EXTRACT PROVIDED:
Table 1: Results of Ablation Study. (DM and SM represent the disparity module and semantic module in DCSFEM, DCV and SCV represent the disparity cost volume and semantic cost volume in MFM)

SFM	DCSFEM		MFM		mIoU	mIoU-3	D1-Error	EPE
SFM	DM	SM	DCV	SCV	mIoU	mIoU-3	D1-Error	EPE
-	$\checkmark$	$\checkmark$	$\checkmark$	$\checkmark$	64.13	62.72	10.443	1.483
$\checkmark$	$\checkmark$	-	$\checkmark$	-	-	-	11.391	1.567
$\checkmark$	-	$\checkmark$	-	$\checkmark$	52.42	-	-	-
$\checkmark$	$\checkmark$	$\checkmark$	$\checkmark$	$\checkmark$	67.39	66.27	9.579	1.403

3.3 Comparative Analysis with Other Methods

3.3.1 Compared Methods

Our analysis primarily involves two different aspects: For the purpose of disparity estimation comparison, we conduct an exhaustive evaluation of currently superior algorithms such as PSMNet [4], GwcNet [5], GANet [6], CFNet [7], and S²Net [3]; In evaluating the task of semantic segmentation, we have selected advanced segmentation algorithms including SegFormer [8], PSPNet [9], SDFCNv2 [10], and HRNetV2 [11].

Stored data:

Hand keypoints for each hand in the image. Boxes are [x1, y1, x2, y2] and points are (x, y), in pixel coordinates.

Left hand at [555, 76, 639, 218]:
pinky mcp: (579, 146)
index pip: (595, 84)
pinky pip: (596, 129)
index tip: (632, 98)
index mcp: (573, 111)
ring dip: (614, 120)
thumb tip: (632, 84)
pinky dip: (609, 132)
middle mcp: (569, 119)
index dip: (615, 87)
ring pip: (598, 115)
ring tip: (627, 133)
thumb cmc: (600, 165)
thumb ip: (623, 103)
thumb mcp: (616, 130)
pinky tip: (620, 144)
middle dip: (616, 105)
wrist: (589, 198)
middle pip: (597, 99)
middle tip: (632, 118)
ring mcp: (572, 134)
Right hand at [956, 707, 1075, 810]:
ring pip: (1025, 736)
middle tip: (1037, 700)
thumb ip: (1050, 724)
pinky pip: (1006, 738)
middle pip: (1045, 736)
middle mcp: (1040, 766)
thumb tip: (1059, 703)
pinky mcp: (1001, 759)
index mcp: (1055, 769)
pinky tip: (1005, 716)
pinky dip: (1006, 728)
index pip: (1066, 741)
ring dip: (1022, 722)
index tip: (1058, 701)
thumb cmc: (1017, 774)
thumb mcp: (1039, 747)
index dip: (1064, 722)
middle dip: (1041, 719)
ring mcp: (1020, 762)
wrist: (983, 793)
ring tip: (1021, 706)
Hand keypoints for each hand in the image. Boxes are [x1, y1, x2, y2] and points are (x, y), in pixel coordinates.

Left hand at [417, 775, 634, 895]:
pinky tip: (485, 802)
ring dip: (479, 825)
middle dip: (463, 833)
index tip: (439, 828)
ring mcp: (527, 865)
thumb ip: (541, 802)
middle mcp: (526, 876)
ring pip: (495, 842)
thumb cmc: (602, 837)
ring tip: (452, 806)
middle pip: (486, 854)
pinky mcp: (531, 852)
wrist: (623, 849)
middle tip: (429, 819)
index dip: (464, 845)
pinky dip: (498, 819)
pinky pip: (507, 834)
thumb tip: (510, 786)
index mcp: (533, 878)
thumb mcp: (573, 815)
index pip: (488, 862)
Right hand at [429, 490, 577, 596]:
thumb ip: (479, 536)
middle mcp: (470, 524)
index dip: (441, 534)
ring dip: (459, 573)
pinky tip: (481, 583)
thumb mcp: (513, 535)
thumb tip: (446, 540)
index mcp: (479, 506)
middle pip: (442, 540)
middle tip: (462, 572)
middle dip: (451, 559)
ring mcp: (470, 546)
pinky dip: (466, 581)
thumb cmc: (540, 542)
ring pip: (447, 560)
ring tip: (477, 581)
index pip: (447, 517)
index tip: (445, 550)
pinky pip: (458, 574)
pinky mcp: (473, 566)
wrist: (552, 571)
* * *
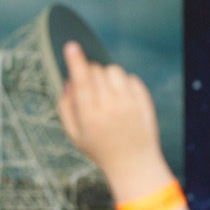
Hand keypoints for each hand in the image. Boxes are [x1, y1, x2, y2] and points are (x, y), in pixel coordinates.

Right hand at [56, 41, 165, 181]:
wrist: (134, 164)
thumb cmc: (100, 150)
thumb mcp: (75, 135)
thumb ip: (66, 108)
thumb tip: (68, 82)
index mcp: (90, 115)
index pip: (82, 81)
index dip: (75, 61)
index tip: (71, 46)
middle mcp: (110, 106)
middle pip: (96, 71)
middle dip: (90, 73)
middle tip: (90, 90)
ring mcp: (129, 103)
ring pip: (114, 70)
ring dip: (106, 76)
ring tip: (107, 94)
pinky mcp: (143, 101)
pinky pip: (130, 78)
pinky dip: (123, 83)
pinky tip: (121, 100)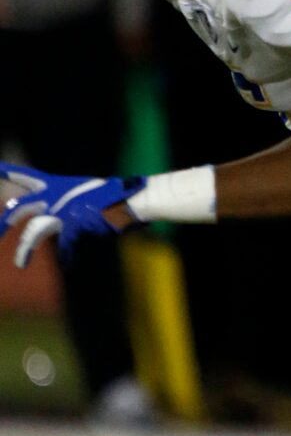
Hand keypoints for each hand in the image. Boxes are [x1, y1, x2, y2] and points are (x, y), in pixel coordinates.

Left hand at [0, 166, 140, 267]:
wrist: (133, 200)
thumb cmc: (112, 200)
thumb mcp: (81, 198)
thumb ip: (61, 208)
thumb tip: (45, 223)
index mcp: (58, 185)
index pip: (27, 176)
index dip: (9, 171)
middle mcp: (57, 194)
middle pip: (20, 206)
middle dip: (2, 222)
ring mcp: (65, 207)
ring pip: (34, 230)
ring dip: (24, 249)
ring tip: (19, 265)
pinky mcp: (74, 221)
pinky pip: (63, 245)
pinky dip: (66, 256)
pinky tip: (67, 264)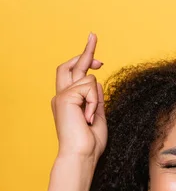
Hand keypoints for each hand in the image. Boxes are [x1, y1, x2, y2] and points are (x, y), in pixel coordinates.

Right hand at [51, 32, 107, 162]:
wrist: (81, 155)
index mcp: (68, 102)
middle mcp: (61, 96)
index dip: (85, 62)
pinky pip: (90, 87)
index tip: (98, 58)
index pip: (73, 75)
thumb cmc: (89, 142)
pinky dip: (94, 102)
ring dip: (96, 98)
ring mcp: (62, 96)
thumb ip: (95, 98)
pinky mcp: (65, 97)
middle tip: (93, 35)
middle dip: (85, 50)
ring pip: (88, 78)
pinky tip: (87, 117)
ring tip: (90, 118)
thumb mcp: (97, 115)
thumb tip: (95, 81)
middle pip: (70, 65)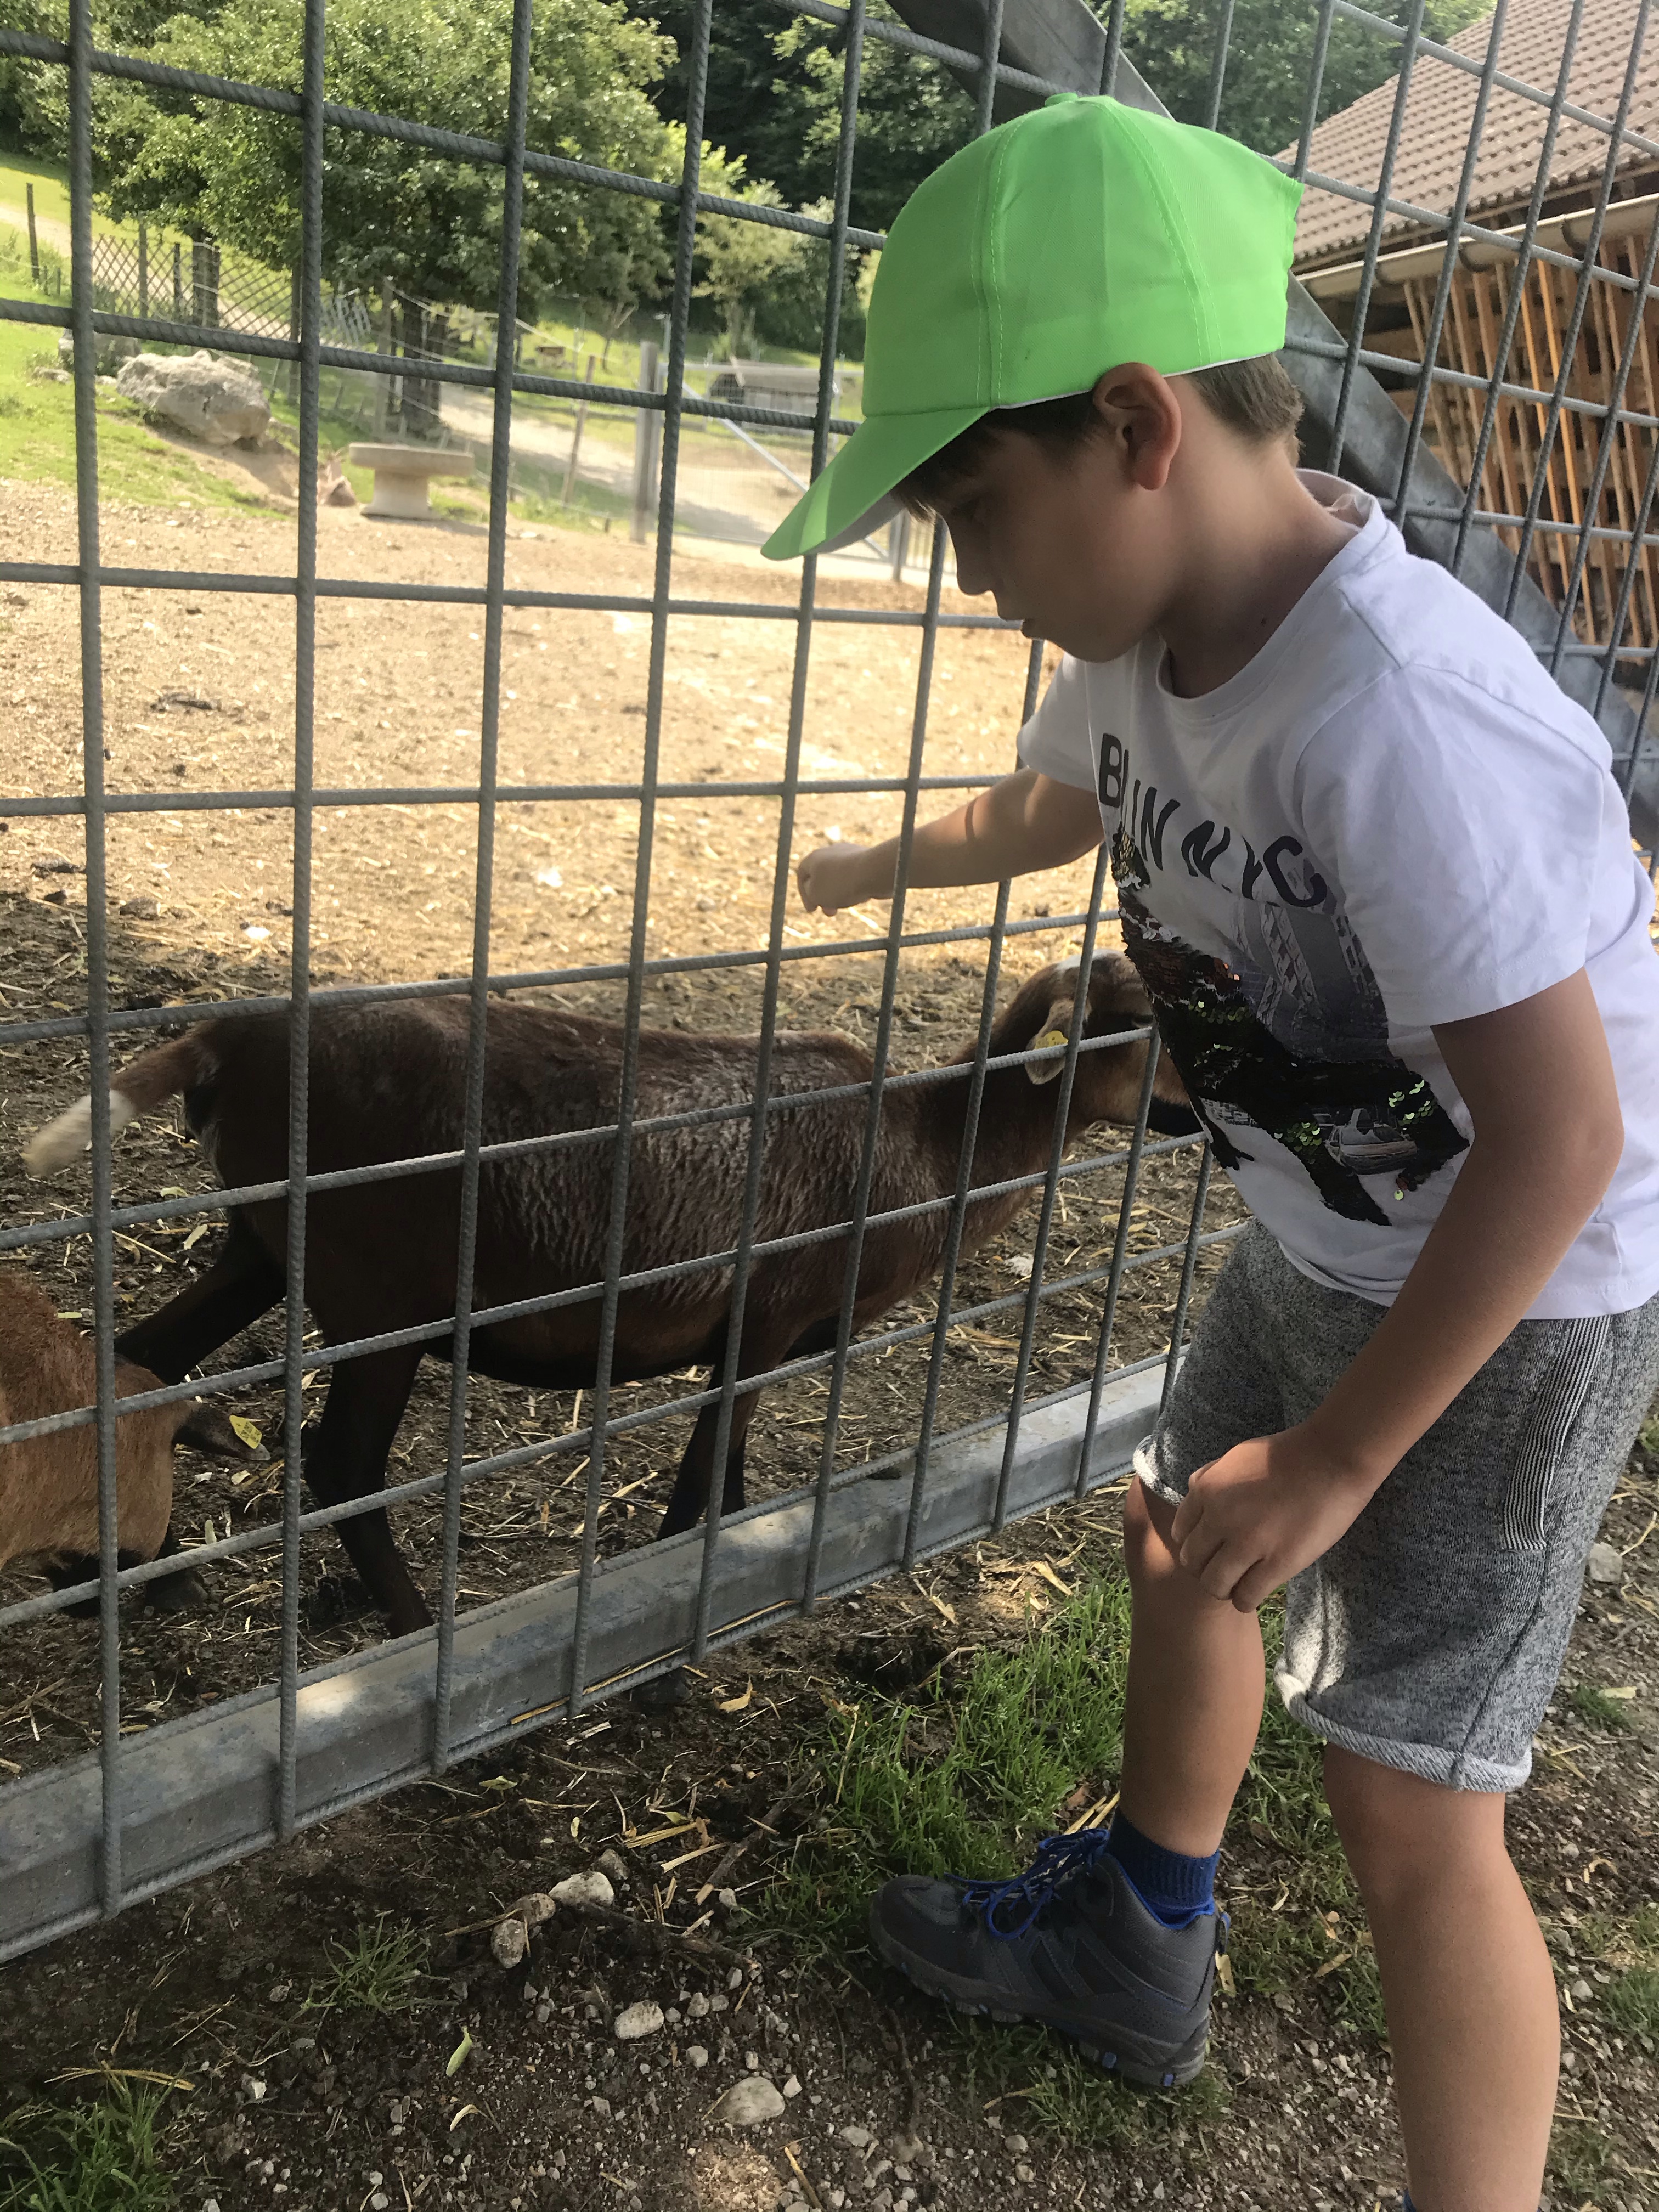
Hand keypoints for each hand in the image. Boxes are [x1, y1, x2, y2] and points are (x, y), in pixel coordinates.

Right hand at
...
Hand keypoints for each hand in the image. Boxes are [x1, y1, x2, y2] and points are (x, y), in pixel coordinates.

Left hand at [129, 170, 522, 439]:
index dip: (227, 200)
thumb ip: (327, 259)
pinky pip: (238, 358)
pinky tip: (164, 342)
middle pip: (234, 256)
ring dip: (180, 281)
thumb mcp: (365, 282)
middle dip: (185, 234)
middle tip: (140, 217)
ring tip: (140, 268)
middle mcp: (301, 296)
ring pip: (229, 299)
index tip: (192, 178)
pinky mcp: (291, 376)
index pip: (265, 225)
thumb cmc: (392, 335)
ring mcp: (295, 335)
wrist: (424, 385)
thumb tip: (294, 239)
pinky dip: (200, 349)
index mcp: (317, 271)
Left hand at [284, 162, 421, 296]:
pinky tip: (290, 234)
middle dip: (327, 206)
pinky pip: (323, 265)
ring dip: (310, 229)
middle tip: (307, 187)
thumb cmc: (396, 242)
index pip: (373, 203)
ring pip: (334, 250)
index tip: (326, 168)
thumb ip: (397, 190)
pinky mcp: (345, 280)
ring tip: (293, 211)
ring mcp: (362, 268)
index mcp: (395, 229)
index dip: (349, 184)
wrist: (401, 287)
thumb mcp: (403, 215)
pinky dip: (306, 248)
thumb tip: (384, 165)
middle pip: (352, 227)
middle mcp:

TASKS TO COMPLETE:
• 1. Name every algorithm the ablation study excerpt lists for the disparity estimation comparison.
• 2. Resume the ablation study excerpt right after its final sentence.
The items have no connection to the ablation study excerpt.

RESULTS:
• 1. PSMNet, GwcNet, GANet, CFNet, S²Net

• 2.
3.3.2 Stereo Matching task

As shown in Table 2, our proposed S³Net significantly outperformed other methods, demonstrating lower D1-Error (9.579) and EPE (1.403). As shown in Fig.2, although PSMNet and S²Net both showed good results, our method presented more detailed and accurate disparity details, especially at object edges and in areas with rich textures. As shown in the red box in the Fig.2, our method better reflected the outline of the building and the edge information of the water.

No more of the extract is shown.